Computes random forest-based AUC
smdi_rf.Rd
The function trains and fits a random forest model to assess the ability to predict missingness for the specified covariate(s). If missing indicator can be predicted as a function of observed covariates, MAR may be a likely scenario and would imply that imputation may be feasible.

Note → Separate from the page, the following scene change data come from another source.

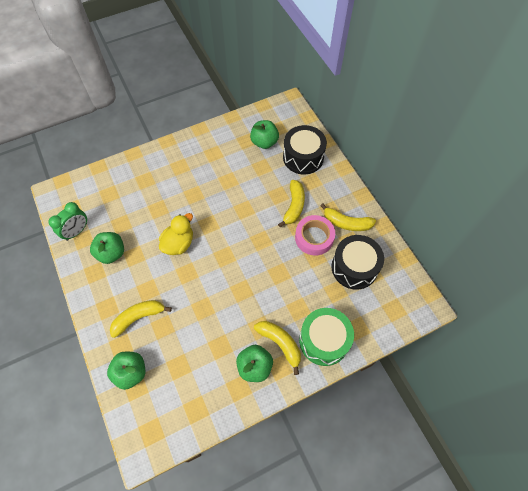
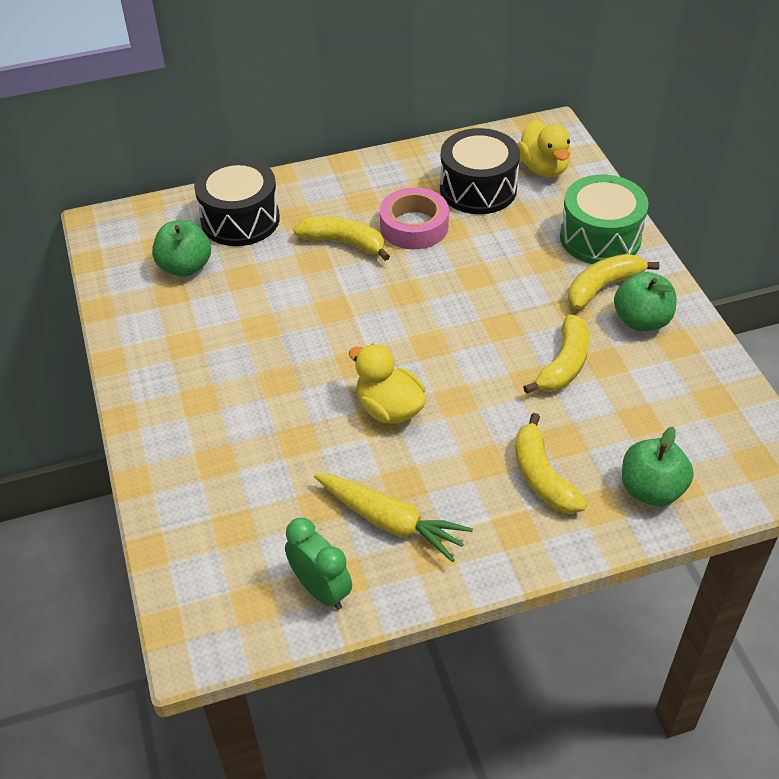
camera: 80 degrees left, 15 degrees down
green apple [90,232,124,264] -> yellow carrot [314,474,473,562]
yellow banana [320,203,376,231] -> yellow banana moved to [523,314,590,394]
none -> yellow duck [517,120,571,177]

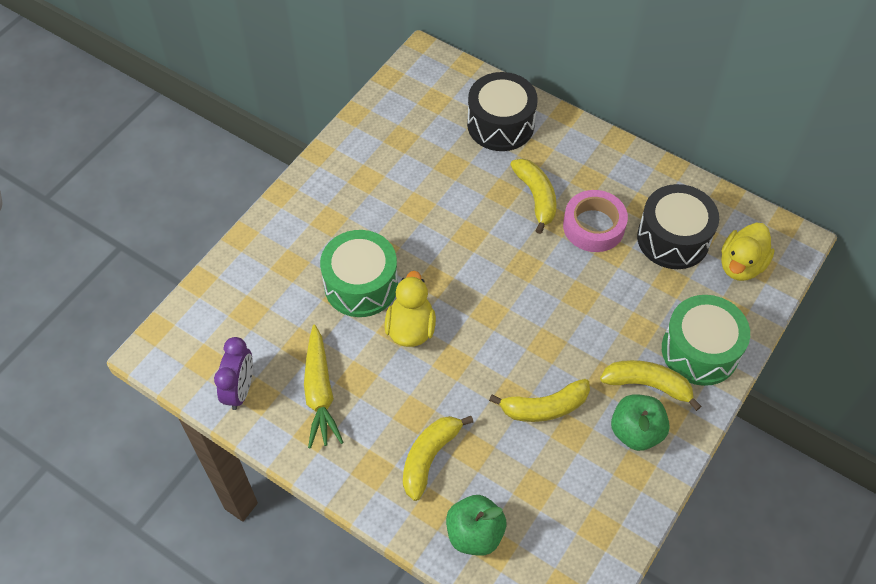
camera: 50 degrees right, 10 degrees up
green apple [152,220,211,277] -> none
green clock [285,518,352,610] -> purple clock [214,337,253,410]
none -> green drum [320,230,398,317]

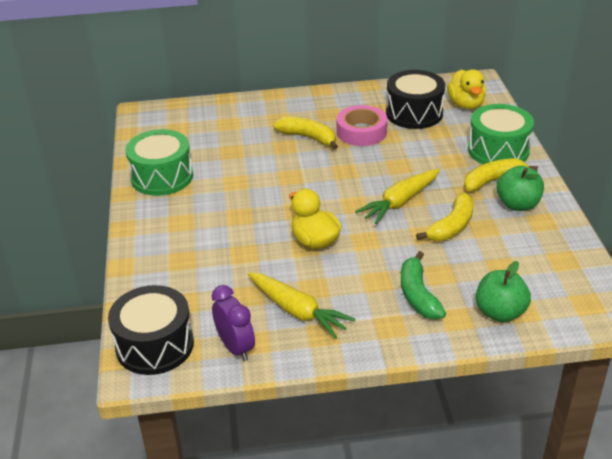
camera: 40 degrees left, 20 degrees down
green drum [320,230,398,317] -> green drum moved to [125,129,193,196]
yellow banana [403,416,473,501] -> green banana [401,251,446,320]
black drum [467,72,538,151] -> black drum moved to [108,285,194,375]
none -> yellow carrot [355,169,440,224]

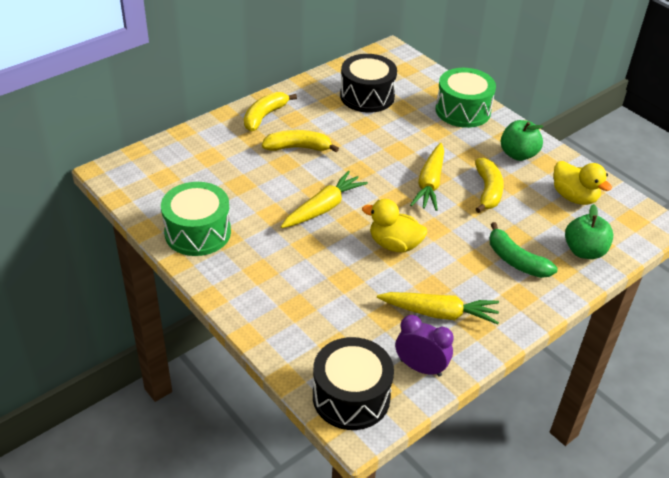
camera: 35 degrees left, 5 degrees up
pink tape [337,105,387,146] -> none
yellow duck [447,69,486,109] -> yellow duck moved to [554,161,612,205]
yellow banana [464,158,538,192] -> yellow banana moved to [244,92,297,131]
none -> yellow carrot [281,171,368,228]

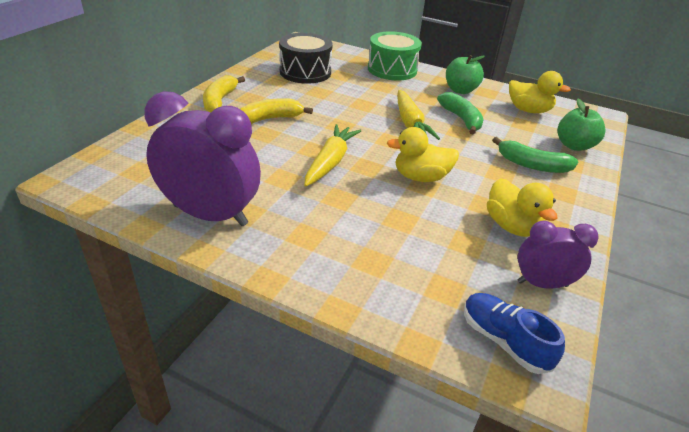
camera: 25 degrees left, 5 degrees down
green drum [161,182,231,256] -> purple clock [145,91,261,226]
black drum [313,337,394,430] -> blue shoe [464,293,565,374]
yellow carrot [377,292,499,325] -> yellow duck [487,178,557,237]
yellow banana [475,158,504,213] -> green banana [437,92,484,134]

Important: don't include variables like ID variables, ZIP codes, dates, etc.
Usage
smdi_rf(
data = NULL,
covar = NULL,
train_test_ratio = c(0.7, 0.3),
tune = FALSE,
set_seed = 42,
ntree = 1000,
n_cores = 1
)
Arguments
- data
dataframe or tibble object with partially observed/missing variables
- covar
character covariate or covariate vector with partially observed variable/column name(s) to investigate. If NULL, the function automatically includes all columns with at least one missing observation and all remaining covariates will be used as predictors
- train_test_ratio
numeric vector to indicate the test/train split ratio, e.g. c(.7, .3) which is the default
- tune
logical,if TRUE, a 5-fold cross validation is performed combined with a random search for the optimal number of optimal number of variables randomly sampled as candidates at each split (mtry). FALSE is the default due to potentially extensive computation times.
- set_seed
seed for reproducibility, defaults to 42
- ntree
integer, number of trees (defaults to 1000 trees)
- n_cores
integer, if >1, computations will be parallelized across amount of cores specified in n_cores (only UNIX systems)
Value
returns an rf object which comes as a list that contains the ROC AUC value and corresponding variable importance in training dataset (latter as ggplot object). That is, for each covar, the following outputs are provided:
rf_table: The area under the receiver operating curve (AUC) as a measure of the ability to predict the missingness of the partially observed covariate
rf_plot: ggplot object illustrating the variable importance for the prediction made expressed by the mean decrease in accuracy per predictor. That is how much would the accuracy of the prediction (# of correct predictions/Total # of predictions made) decrease, had we left out this specific predictor.
OOB: estimated OOB error for each investigated partially observed confounder (indicates the performance of the random forest model for data points that are not used in training a tree.)
Details
The random forest utilizes the randomForest engine.
CAVE: If the missingness indicator variables of other partially observed covariates (indicated by suffix _NA) have an extremely high variable importance (combined with an unusually high AUC), this might be an indicator of a monotone missing data pattern. In this case it is advisable to exclude other partially observed covariates and run missingness diagnostics separately.
References
Sondhi A, Weberpals J, Yerram P, Jiang C, Taylor M, Samant M, Cherng S. A systematic approach towards missing lab data in electronic health records: A case study in non-small cell lung cancer and multiple myeloma. CPT Pharmacometrics Syst Pharmacol. 2023 Jun 15. <doi: 10.1002/psp4.12998.> Epub ahead of print. PMID: 37322818.